#### Request:
Without changing a thing, reproduce the entire listing and leave out its pictures.

#### Data supplied:
┄┄┄┄┄┄

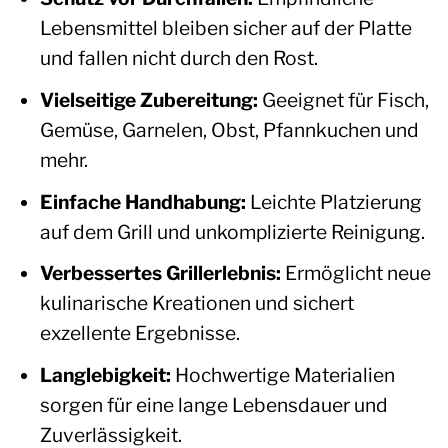
Lebensmittel bleiben sicher auf der Platte
und fallen nicht durch den Rost.
Vielseitige Zubereitung:
Geeignet für Fisch,
Gemüse, Garnelen, Obst, Pfannkuchen und
mehr.
Einfache Handhabung:
Leichte Platzierung
auf dem Grill und unkomplizierte Reinigung.
Verbessertes Grillerlebnis:
Ermöglicht neue
kulinarische Kreationen und sichert
exzellente Ergebnisse.
Langlebigkeit:
Hochwertige Materialien
sorgen für eine lange Lebensdauer und
Zuverlässigkeit.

┄┄┄┄┄┄

#### Written reply:
Lebensmittel bleiben sicher auf der Platte
und fallen nicht durch den Rost.
Vielseitige Zubereitung:
Geeignet für Fisch,
Gemüse, Garnelen, Obst, Pfannkuchen und
mehr.
Einfache Handhabung:
Leichte Platzierung
auf dem Grill und unkomplizierte Reinigung.
Verbessertes Grillerlebnis:
Ermöglicht neue
kulinarische Kreationen und sichert
exzellente Ergebnisse.
Langlebigkeit:
Hochwertige Materialien
sorgen für eine lange Lebensdauer und
Zuverlässigkeit.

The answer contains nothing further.